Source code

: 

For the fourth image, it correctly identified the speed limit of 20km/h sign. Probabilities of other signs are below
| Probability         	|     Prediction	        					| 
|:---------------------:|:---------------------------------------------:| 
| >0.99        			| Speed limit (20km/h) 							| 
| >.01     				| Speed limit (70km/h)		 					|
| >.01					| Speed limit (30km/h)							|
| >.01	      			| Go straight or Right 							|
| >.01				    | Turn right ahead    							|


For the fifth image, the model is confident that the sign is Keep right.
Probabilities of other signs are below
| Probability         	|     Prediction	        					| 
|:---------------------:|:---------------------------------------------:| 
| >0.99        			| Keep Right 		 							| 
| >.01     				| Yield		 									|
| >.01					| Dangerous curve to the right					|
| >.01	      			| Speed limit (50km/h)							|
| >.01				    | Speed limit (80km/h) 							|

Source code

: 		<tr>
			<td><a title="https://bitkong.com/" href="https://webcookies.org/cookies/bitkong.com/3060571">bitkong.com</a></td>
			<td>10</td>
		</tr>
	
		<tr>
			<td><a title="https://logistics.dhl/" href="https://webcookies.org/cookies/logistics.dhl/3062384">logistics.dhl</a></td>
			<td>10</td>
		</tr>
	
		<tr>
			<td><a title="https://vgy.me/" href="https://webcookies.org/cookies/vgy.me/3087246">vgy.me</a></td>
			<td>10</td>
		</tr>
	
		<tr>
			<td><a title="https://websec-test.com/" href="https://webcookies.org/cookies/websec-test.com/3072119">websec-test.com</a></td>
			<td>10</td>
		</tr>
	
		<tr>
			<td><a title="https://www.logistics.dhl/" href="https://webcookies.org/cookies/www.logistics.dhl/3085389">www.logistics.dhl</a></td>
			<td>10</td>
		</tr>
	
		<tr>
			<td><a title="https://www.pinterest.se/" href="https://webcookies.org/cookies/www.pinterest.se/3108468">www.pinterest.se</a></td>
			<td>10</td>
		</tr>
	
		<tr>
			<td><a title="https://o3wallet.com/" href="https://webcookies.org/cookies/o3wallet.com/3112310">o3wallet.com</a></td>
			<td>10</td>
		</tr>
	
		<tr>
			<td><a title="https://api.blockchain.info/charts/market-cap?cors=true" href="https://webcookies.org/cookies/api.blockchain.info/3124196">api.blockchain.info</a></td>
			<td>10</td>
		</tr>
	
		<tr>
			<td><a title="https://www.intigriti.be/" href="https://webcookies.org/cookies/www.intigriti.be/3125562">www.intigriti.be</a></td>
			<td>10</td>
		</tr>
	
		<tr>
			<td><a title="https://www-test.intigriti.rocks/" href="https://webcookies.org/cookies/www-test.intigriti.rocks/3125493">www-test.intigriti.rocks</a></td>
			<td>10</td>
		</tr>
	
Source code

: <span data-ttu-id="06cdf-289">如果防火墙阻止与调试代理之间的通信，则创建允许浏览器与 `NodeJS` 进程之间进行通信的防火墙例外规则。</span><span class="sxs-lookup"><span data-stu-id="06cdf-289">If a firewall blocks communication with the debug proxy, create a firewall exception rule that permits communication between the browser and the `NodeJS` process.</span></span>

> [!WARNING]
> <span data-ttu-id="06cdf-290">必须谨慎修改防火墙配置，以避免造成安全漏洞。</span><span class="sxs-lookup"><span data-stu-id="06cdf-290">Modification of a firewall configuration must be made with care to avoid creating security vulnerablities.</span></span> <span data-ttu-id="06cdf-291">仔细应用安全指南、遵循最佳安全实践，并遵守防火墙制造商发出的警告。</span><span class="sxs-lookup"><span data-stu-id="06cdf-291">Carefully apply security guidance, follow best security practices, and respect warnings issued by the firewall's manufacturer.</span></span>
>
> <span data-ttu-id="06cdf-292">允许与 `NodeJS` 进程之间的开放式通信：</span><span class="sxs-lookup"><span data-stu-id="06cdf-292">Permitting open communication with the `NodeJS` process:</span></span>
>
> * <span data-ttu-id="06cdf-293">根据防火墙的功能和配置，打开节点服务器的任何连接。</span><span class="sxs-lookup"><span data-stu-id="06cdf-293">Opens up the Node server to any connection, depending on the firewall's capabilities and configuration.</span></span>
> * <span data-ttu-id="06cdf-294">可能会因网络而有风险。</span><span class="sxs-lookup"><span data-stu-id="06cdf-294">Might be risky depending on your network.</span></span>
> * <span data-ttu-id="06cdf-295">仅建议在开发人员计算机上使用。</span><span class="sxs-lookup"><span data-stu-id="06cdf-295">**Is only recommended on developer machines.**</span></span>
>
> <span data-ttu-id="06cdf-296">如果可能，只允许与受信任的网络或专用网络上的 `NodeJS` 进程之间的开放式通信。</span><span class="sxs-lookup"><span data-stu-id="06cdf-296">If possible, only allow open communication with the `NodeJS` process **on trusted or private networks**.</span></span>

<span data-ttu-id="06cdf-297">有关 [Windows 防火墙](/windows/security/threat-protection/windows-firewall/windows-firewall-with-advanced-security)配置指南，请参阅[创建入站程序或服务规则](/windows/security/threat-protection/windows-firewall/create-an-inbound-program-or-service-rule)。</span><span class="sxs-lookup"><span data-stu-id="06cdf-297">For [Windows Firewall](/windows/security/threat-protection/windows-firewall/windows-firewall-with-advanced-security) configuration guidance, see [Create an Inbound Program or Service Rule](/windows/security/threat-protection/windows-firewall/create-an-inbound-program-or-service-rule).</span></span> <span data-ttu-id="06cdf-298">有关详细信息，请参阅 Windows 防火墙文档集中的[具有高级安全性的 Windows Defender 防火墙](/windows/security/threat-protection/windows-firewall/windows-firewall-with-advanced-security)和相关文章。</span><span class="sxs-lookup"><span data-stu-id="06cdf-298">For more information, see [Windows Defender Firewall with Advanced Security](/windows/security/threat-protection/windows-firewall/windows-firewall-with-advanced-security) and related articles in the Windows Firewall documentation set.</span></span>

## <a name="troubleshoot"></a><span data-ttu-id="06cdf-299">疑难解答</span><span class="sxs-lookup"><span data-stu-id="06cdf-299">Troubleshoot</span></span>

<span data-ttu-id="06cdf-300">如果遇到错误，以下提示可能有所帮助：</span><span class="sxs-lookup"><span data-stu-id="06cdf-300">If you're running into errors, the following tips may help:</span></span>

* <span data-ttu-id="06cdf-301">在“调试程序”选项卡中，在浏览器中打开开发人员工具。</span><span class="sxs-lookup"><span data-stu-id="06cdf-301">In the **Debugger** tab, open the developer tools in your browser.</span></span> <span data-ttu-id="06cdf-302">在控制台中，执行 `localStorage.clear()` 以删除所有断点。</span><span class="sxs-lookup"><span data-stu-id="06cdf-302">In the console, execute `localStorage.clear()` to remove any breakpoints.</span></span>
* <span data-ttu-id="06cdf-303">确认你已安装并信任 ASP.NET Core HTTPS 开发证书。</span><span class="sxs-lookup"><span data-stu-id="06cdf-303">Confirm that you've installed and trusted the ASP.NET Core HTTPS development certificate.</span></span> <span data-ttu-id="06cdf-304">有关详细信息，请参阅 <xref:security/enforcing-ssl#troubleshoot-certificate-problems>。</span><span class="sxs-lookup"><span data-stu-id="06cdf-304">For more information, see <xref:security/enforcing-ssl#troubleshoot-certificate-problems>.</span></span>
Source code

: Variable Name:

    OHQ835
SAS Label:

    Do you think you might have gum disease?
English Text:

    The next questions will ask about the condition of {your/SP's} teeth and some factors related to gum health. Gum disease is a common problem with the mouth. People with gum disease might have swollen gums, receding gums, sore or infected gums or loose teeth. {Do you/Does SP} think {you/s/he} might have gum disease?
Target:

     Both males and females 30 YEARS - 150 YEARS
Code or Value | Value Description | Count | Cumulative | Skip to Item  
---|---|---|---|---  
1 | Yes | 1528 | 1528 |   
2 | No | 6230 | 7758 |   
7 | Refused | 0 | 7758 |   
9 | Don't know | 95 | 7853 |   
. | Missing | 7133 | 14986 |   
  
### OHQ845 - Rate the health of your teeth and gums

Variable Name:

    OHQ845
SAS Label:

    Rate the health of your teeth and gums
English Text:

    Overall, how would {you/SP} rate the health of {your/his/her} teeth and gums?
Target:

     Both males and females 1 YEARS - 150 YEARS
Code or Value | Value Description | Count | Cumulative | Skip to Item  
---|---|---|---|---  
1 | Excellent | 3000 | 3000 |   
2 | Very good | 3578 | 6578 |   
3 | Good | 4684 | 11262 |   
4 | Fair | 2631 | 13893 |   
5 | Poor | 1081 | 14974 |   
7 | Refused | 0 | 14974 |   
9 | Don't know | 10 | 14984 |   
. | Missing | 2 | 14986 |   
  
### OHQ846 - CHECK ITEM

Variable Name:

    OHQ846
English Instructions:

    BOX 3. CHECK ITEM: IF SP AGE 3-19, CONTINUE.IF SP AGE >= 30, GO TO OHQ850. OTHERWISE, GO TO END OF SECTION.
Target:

☆ ☆ ☆ ☆ ☆ ☆ ☆

▶ What is needed: Copy out, character for character, the part of the entries that opens with the line containing "For the fourth" and closes with the line containing "Turn right ahead", including both of those lines.

▶ Response area:
For the fourth image, it correctly identified the speed limit of 20km/h sign. Probabilities of other signs are below
| Probability         	|     Prediction	        					| 
|:---------------------:|:---------------------------------------------:| 
| >0.99        			| Speed limit (20km/h) 							| 
| >.01     				| Speed limit (70km/h)		 					|
| >.01					| Speed limit (30km/h)							|
| >.01	      			| Go straight or Right 							|
| >.01				    | Turn right ahead    							|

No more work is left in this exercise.